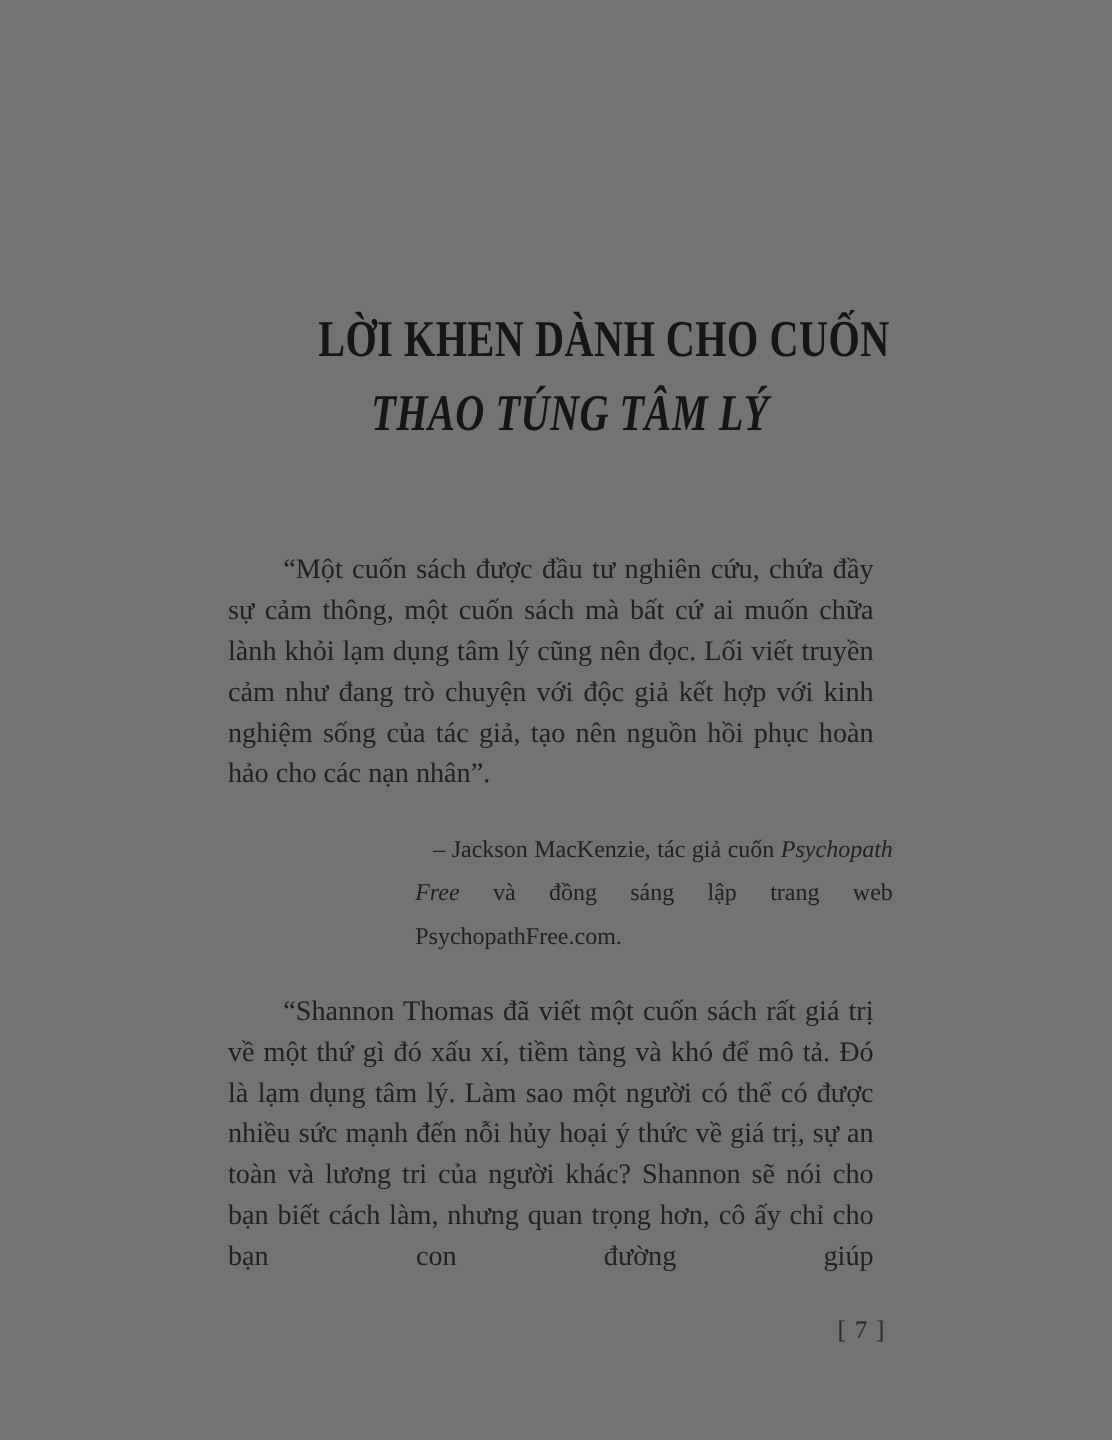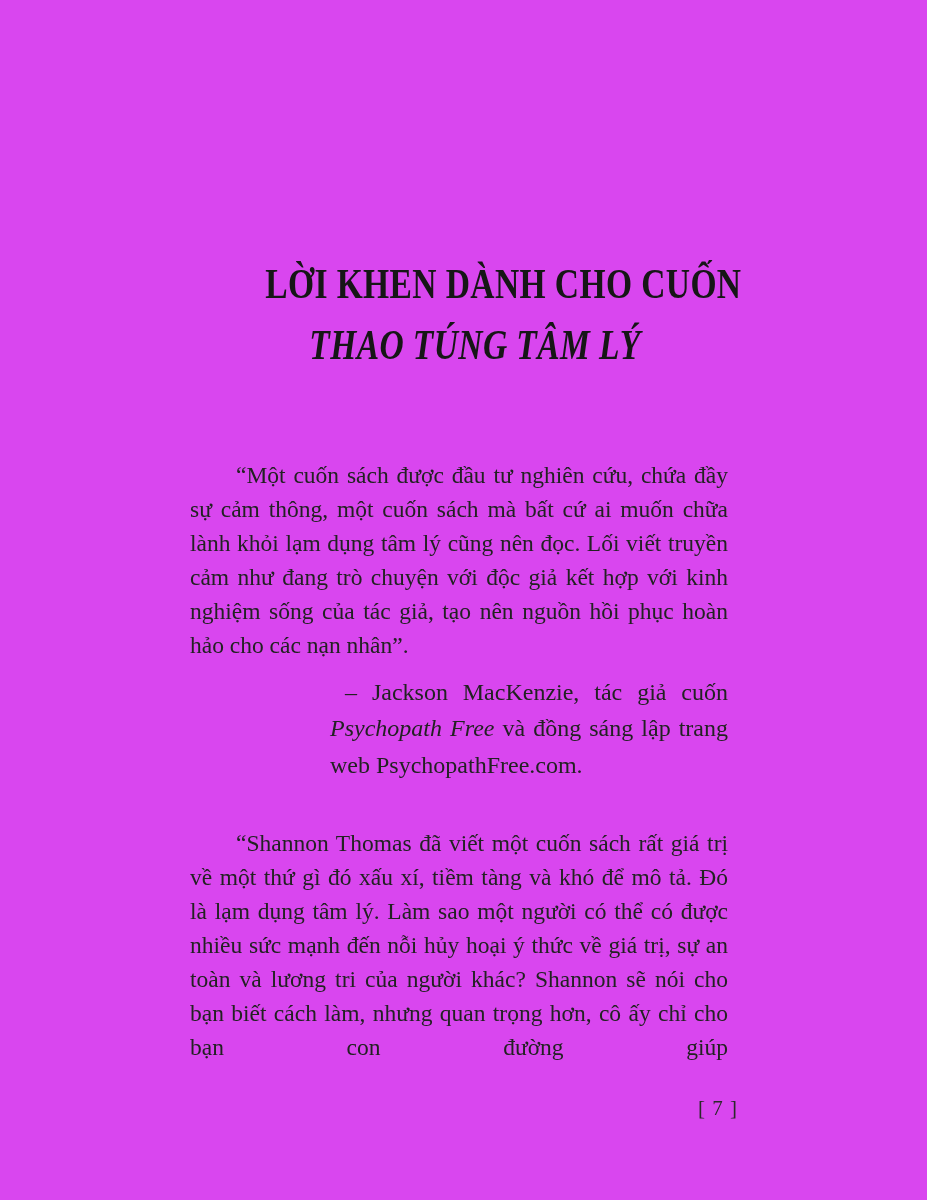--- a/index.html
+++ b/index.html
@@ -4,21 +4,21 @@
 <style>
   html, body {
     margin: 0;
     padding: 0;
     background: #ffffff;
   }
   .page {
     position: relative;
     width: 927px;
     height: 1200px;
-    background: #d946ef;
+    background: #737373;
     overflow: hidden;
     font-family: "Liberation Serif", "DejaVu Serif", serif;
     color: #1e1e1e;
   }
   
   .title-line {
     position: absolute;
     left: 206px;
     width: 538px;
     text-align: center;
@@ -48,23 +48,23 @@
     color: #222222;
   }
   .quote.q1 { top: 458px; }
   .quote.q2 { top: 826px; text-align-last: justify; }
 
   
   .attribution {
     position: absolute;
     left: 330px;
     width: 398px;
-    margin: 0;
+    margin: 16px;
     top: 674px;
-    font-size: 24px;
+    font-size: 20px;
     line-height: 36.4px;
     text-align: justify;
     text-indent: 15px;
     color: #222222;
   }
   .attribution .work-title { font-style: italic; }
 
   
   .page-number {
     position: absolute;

· · · · ·

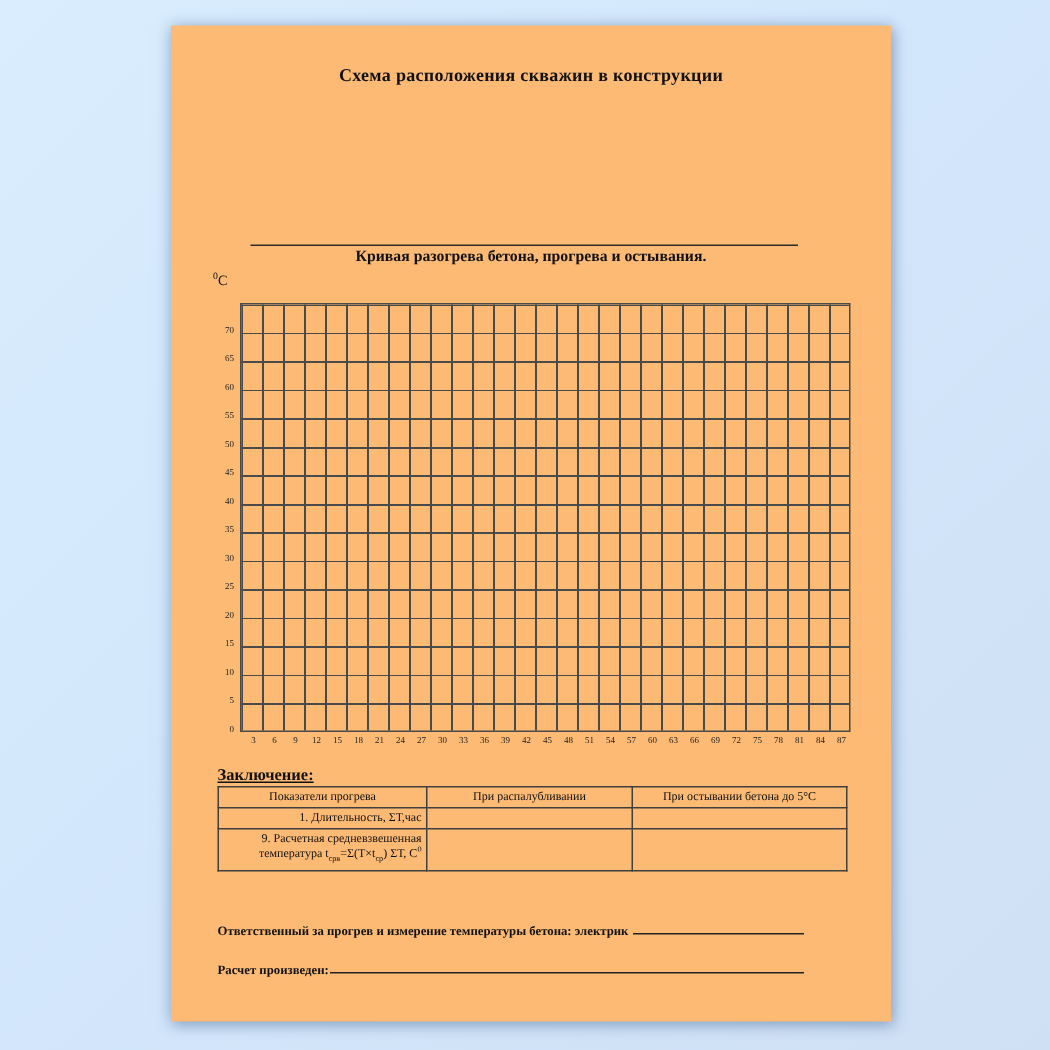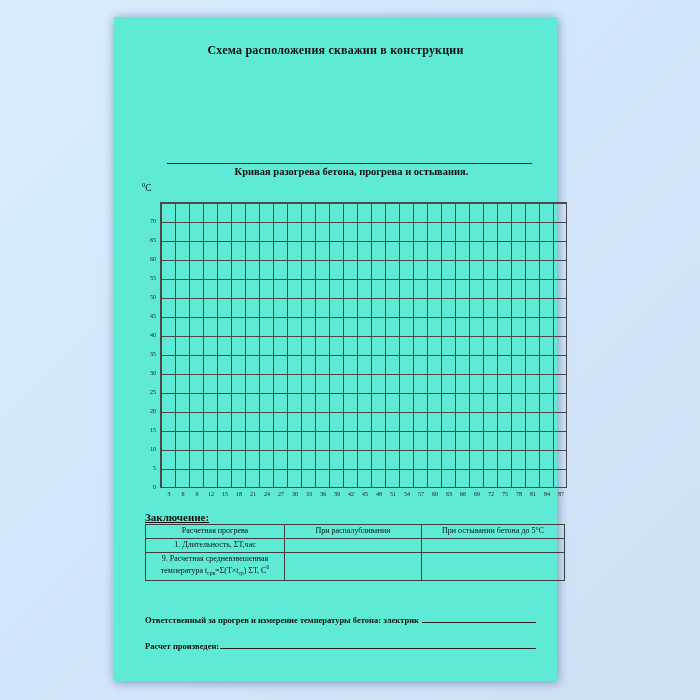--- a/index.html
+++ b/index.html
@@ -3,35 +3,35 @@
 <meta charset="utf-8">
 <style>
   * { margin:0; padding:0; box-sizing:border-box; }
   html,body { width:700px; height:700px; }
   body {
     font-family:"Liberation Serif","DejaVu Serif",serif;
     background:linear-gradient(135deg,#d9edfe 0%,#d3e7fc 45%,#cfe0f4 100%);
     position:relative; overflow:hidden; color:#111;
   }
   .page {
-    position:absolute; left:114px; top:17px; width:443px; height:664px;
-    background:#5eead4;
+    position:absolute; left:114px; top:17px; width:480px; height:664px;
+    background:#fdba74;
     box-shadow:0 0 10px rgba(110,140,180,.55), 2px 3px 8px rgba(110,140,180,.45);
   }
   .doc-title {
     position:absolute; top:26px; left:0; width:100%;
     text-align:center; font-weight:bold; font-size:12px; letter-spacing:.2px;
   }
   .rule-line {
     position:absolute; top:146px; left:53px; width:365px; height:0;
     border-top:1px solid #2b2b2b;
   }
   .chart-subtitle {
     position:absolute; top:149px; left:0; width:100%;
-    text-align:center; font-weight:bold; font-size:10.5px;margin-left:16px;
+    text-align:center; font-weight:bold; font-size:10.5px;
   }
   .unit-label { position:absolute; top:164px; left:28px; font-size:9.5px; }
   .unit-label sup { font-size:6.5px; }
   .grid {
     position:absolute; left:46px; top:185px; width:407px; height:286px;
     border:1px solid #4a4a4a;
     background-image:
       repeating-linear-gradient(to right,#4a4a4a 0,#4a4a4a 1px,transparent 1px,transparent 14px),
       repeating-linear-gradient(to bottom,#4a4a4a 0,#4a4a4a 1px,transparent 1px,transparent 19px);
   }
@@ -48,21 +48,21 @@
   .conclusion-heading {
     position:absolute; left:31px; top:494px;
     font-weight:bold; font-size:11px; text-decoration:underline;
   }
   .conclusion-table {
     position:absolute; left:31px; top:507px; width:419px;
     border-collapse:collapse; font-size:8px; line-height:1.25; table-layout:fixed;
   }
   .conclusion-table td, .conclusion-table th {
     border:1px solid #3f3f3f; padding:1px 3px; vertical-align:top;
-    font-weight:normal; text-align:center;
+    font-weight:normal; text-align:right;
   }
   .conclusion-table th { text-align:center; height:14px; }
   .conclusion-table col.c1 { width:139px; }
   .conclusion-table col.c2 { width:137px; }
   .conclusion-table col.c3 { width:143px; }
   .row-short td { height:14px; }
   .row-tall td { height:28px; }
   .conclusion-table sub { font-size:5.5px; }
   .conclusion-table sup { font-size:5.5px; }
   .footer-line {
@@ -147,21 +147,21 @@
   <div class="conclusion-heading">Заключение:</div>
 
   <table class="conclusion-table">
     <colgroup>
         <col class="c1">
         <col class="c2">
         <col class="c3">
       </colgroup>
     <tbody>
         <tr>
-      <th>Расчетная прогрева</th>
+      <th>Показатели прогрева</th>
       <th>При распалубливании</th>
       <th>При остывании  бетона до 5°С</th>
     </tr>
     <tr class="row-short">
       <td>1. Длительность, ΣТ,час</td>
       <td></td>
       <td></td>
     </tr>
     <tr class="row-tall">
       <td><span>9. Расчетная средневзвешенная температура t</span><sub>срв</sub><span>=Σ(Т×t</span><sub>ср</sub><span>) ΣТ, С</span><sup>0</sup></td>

· · · · ·

▶ [Task]
Match on "Liberation" and report each line of the data above that has it.

▶ [Task answer]
     font-family: "Liberation Serif", "DejaVu Serif", serif;
     font-family:"Liberation Serif","DejaVu Serif",serif;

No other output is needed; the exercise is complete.